Laser–Material Interactions of High-Quality Ultrashort Pulsed Vector Vortex Beams

Abstract

Diffractive multi-beams based on 1 × 5 and 2 × 2 binary Dammann gratings applied to a spatial light modulator (SLM) combined with a nanostructured S-wave plate have been used to generate uniform multiple cylindrical vector beams with radial and azimuthal polarizations. The vector quality factor (concurrence) of the single vector vortex beam was found to be C = 0.95 ± 0.02, hence showing a high degree of vector purity. The multi-beams have been used to ablate polished metal samples (Ti-6Al-4V) with laser-induced periodic surface structures (LIPSS), which confirm the polarization states unambiguously. The measured ablation thresholds of the ring mode radial and azimuthal polarizations are close to those of a Gaussian mode when allowance is made for the expected absolute intensity distribution of a ring beam generated from a Gaussian. In addition, ring mode vortex beams with varying orbital angular momentum (OAM) exhibit the same ablation threshold on titanium alloy. Beam scanning with ring modes for surface LIPSS formation can increase micro-structuring throughput by optimizing fluence over a larger effective beam diameter.

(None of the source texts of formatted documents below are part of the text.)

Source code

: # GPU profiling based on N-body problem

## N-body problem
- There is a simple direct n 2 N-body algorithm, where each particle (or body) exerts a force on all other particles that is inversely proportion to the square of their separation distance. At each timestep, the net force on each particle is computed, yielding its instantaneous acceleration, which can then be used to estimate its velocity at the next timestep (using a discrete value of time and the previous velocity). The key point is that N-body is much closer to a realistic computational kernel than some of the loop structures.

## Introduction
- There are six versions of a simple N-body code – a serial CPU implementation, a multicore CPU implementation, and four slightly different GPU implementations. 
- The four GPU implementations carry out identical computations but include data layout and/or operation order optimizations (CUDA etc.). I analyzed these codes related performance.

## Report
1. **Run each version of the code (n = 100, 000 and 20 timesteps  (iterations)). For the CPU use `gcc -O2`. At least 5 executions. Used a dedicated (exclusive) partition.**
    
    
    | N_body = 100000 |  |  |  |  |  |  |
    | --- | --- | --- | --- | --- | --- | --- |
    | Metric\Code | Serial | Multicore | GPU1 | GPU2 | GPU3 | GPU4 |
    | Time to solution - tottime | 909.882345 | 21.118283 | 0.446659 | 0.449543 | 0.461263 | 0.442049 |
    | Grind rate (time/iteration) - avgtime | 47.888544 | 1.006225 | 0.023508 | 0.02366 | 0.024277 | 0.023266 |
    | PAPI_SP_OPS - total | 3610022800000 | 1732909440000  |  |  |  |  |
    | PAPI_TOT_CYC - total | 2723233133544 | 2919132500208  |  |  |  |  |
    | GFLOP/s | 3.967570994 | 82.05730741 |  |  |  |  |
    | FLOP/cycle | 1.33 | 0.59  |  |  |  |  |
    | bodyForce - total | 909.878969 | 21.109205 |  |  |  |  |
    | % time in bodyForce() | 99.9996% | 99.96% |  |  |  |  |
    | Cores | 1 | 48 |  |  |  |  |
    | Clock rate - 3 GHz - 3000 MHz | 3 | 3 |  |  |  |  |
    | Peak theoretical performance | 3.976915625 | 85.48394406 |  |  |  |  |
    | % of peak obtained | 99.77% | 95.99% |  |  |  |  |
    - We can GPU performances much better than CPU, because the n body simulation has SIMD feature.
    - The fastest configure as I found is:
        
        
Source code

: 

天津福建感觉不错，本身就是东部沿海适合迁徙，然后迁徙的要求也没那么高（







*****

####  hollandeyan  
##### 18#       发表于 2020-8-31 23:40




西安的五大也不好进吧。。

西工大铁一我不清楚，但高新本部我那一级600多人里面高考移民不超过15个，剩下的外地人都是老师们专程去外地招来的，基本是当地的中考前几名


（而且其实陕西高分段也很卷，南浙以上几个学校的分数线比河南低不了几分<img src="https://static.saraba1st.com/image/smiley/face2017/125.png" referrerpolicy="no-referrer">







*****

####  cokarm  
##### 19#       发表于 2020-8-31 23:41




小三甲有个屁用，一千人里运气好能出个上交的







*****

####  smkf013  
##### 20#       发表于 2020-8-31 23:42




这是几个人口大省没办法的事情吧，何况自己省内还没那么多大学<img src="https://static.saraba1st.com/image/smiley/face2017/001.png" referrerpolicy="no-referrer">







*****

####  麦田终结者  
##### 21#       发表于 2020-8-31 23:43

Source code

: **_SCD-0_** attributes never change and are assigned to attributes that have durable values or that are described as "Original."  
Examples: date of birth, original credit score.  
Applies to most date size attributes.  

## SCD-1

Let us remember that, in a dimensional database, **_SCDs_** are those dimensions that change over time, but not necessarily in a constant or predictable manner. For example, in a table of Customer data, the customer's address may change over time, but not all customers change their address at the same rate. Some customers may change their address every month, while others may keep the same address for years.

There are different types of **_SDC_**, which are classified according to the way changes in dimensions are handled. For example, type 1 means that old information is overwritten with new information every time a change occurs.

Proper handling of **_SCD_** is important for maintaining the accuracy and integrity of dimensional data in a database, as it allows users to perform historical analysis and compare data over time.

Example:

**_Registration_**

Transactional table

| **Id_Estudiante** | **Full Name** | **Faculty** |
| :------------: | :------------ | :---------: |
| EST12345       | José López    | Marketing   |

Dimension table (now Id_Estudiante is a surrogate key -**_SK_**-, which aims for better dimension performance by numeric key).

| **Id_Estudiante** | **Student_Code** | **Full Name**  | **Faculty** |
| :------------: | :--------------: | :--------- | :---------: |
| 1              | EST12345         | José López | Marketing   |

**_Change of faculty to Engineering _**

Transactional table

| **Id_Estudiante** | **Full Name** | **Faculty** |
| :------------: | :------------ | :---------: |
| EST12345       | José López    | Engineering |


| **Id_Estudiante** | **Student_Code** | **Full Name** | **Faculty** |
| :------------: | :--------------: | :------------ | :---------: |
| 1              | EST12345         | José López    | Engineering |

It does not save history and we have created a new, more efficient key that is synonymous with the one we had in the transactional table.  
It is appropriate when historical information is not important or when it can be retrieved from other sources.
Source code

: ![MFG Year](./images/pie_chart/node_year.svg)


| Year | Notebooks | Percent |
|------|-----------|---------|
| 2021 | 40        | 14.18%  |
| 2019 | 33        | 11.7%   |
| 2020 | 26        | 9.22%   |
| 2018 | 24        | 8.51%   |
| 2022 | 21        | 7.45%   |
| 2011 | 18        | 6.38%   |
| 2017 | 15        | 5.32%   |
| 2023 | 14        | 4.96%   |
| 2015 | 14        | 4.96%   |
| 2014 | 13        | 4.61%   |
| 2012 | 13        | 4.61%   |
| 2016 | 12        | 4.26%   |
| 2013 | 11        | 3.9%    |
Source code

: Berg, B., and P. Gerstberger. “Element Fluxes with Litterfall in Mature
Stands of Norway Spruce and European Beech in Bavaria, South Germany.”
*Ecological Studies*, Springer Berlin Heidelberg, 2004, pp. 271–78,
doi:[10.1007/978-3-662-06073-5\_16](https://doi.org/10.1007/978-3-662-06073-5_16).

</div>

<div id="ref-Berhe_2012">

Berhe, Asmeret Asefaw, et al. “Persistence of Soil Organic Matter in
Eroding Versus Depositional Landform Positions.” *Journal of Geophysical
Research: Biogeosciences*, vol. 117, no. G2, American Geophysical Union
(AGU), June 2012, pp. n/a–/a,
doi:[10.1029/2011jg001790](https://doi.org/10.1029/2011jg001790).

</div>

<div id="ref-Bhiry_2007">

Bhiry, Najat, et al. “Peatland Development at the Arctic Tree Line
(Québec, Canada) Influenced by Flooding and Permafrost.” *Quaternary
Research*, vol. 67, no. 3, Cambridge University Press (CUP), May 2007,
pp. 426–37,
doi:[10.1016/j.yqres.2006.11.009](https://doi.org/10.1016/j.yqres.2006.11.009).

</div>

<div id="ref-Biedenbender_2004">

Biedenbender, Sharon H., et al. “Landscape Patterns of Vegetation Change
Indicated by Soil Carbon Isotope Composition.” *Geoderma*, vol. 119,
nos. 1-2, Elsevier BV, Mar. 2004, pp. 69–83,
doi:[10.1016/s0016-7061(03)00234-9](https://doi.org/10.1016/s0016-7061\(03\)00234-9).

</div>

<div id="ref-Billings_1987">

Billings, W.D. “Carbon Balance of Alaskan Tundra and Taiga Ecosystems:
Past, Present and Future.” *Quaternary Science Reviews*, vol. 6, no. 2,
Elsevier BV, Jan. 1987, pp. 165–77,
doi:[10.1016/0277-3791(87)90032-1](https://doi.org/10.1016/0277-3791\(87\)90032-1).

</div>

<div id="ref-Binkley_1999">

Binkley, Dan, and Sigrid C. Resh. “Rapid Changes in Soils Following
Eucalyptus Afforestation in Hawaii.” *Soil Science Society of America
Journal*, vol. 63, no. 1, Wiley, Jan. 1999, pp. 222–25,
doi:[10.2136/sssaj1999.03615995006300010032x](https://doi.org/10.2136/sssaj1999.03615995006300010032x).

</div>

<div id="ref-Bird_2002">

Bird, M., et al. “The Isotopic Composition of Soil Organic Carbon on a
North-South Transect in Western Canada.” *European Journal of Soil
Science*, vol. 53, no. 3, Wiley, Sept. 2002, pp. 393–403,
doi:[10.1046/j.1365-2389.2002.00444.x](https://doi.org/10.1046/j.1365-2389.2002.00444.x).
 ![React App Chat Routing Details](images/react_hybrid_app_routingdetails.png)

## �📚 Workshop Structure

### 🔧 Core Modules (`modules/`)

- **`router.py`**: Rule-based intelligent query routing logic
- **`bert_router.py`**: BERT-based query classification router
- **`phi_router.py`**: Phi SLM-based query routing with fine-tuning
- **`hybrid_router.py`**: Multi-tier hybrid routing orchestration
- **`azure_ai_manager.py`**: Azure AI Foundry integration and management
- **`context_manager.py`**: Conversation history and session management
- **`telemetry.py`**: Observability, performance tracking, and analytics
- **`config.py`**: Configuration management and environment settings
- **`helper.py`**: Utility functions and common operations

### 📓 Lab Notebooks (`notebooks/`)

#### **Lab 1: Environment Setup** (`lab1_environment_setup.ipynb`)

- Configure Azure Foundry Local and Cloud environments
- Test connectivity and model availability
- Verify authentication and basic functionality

The comparison of each machined spot was analysed with a machine learning method—cosine similarity—which confirmed the degree of spatial uniformity achieved, reaching cosθ > 0.96 and 0.92 for the 1 × 5 and 2 × 2 arrays, respectively. Scanning electron microscopy (SEM), optical microscopy and white light surface profiling were used to characterize and quantify the effects of surface modification.